Problemas e tarefas:
1) Indique se cada afirmação concorda com a notícia sobre a ação do CFM contra Ligia Bahia: (a) a ação foi julgada pela Justiça Federal em São Paulo; (b) o CFM pedia indenização de R$ 200 mil; (c) as declarações foram feitas no canal de YouTube do ICL. Responda sim ou não a cada uma, citando literalmente o trecho decisivo.
2) Segundo a notícia sobre a ação do CFM contra Ligia Bahia, em que universidade a médica é professora?
3) Prossiga com a notícia sobre a ação do CFM contra Ligia Bahia, começando logo após o último parágrafo apresentado.

++++ Trecho do texto ++++

Justiça rejeita ação do Conselho Federal de Medicina contra médica Ligia Bahia por crítica na pandemia

Tempo de leitura: 2 min
A médica sanitarista Ligia Bahia Foto: Elpídio Jr.

Conselho Federal de Medicina pedia retratação e indenização de R$ 100 mil contra a médica sanitarista, que criticou a atuação da entidade durante a pandemia de covid-19

Por Fernanda Regina da Cunha, no site do Cebes, o Centro Brasileiro de Estudos de Saúde

A Justiça Federal em São Paulo julgou improcedente a ação movida pelo Conselho Federal de Medicina (CFM) contra a médica sanitarista Ligia Bahia, professora da Universidade Federal do Rio de Janeiro (UFRJ) e membro do Conselho da Sociedade Brasileira para o Progresso da Ciência (SBPC).

O processo exigia retratação pública e indenização de R$ 100 mil por declarações feitas por Ligia no canal de YouTube do Instituto Conhecimento Liberta (ICL), em que criticou a postura do CFM em relação à vacinação contra a covid-19 durante a pandemia e ao apoio ao uso da cloroquina no tratamento da doença. A médica também contestou o posicionamento do Conselho contrário à legislação que permite o aborto legal em crianças vítimas de estupro.

++++ Registros fornecidos ++++

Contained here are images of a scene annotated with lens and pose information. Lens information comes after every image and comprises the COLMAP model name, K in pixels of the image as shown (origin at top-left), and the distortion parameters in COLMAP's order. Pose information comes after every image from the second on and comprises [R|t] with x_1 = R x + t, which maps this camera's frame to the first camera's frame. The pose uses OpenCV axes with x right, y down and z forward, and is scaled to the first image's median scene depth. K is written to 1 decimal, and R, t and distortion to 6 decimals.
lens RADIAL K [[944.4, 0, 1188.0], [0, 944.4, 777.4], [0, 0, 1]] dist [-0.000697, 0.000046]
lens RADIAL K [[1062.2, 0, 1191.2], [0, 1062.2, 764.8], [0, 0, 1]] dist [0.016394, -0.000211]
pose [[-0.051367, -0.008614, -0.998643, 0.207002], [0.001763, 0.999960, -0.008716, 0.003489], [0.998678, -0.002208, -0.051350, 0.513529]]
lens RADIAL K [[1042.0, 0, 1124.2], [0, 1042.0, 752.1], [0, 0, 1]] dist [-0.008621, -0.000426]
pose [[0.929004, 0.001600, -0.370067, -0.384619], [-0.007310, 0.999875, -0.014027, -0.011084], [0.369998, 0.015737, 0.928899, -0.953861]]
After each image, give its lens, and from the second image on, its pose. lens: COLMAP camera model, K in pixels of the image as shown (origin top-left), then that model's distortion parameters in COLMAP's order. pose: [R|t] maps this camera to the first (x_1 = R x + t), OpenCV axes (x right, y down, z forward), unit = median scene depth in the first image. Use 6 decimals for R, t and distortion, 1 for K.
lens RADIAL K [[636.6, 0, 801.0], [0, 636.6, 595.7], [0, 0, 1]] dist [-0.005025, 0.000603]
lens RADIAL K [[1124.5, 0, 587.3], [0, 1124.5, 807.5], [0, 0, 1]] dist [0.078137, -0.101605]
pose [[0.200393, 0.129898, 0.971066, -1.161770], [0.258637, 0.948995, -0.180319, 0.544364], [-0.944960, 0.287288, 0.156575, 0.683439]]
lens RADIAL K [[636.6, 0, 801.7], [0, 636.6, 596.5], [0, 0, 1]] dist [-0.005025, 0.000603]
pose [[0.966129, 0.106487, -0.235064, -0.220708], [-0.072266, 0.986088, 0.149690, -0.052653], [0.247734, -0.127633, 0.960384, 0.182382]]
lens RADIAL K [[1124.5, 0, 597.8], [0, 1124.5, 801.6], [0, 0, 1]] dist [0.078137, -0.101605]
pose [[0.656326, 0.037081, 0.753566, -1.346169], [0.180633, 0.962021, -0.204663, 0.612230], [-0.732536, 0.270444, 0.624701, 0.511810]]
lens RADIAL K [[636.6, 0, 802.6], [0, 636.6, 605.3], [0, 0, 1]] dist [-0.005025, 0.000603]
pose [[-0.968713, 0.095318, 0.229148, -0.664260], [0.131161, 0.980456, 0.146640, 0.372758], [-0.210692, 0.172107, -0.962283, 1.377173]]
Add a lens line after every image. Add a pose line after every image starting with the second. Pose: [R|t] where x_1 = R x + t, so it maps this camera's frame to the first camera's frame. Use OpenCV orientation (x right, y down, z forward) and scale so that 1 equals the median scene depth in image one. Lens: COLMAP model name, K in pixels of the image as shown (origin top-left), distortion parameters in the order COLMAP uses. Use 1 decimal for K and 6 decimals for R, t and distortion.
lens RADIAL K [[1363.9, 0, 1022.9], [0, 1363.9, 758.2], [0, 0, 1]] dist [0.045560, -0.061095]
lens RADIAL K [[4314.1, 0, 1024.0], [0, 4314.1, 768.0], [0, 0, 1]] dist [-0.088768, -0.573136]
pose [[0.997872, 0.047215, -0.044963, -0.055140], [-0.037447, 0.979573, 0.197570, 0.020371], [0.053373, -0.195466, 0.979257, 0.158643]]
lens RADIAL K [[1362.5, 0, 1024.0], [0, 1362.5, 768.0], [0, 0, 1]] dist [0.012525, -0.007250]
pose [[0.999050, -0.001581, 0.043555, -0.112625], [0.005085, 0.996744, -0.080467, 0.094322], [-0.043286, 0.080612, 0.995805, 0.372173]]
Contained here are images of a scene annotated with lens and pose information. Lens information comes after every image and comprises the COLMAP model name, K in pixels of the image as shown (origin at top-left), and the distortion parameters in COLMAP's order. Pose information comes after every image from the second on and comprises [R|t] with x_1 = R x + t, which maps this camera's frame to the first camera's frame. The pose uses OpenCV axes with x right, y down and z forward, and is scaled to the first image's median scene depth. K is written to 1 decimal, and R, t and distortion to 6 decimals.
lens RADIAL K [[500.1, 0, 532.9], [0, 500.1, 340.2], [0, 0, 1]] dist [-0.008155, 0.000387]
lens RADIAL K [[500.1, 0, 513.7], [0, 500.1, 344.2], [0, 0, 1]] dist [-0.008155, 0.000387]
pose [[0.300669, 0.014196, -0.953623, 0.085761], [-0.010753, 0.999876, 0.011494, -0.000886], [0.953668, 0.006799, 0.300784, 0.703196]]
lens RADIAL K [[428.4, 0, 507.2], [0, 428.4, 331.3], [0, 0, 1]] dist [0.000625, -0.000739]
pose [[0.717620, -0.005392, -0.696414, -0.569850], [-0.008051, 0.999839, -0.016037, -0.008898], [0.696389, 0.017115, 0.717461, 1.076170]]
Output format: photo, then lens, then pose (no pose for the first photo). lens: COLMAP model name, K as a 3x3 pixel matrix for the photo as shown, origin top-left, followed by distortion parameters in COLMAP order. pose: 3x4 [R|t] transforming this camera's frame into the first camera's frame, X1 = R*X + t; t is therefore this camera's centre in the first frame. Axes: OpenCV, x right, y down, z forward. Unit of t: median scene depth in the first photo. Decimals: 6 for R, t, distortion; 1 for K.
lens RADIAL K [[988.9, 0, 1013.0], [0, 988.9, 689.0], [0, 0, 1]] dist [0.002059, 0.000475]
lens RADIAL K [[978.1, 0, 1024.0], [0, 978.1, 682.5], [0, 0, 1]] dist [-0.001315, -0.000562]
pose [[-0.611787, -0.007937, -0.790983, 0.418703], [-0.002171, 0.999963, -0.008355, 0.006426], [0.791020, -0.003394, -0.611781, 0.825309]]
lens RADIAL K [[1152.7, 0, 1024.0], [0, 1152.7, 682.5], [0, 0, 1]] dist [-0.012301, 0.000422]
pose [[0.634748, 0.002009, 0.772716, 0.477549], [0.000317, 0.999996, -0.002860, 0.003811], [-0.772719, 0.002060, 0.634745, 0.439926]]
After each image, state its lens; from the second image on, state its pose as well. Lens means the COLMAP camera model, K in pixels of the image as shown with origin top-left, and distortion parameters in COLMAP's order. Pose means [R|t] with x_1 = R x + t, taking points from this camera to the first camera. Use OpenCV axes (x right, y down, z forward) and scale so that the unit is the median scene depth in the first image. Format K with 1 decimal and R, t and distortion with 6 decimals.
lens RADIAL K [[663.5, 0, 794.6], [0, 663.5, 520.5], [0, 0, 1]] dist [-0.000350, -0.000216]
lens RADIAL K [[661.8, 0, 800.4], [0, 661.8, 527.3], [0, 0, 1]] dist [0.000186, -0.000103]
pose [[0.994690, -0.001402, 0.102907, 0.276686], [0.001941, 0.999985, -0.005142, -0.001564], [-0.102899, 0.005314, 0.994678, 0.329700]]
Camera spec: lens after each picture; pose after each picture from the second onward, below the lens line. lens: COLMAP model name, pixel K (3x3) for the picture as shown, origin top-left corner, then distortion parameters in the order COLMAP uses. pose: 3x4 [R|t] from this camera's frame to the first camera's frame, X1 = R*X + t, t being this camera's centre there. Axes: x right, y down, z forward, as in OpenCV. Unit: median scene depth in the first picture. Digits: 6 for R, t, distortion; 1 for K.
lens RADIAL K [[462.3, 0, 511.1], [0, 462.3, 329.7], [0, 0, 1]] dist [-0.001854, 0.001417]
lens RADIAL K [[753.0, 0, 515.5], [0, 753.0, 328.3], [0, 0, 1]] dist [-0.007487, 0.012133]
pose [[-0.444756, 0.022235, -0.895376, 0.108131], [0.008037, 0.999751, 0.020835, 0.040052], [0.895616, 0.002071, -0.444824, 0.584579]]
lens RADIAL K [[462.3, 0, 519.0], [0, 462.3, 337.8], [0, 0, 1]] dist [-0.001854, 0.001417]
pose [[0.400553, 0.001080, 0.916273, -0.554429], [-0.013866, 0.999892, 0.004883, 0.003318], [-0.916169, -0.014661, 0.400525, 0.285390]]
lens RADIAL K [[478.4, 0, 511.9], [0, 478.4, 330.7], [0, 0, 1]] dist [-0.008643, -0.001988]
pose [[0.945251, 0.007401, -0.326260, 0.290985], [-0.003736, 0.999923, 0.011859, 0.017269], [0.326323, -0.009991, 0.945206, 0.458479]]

++++

Resultados por tarefa:
1)
(a) Sim: "A Justiça Federal em São Paulo julgou improcedente a ação movida pelo Conselho Federal de Medicina (CFM)".
(b) Não: "indenização de R$ 100 mil".
(c) Sim: "no canal de YouTube do Instituto Conhecimento Liberta (ICL)".

2) Na Universidade Federal do Rio de Janeiro (UFRJ).

3)
Na decisão, o juiz federal José Carlos Motta, da 19ª Vara Cível Federal de São Paulo, afirmou que “a liberdade de expressão constitui fundamento do Estado Democrático de Direito e condição para o florescimento do debate público, da ciência e do escrutínio das instituições”.

Ao rejeitar os pedidos do CFM, a Justiça reconheceu que críticas a instituições com atuação pública relevante fazem parte do debate democrático, especialmente quando envolvem temas de interesse coletivo, como saúde pública, vacinação, ciência e direitos sexuais e reprodutivos.

À época, Ligia Bahia recebeu apoio de diversas entidades científicas, acadêmicas e da sociedade civil, entre elas o Centro Brasileiro de Estudos de Saúde (Cebes), a Sociedade Brasileira para o Progresso da Ciência (SBPC), a Academia Brasileira de Ciências (ABC), a Frente Pela Vida e outras organizações.

A decisão representa uma vitória para a liberdade de expressão e para o direito de pesquisadoras, pesquisadores, profissionais de saúde e entidades científicas participarem criticamente do debate público.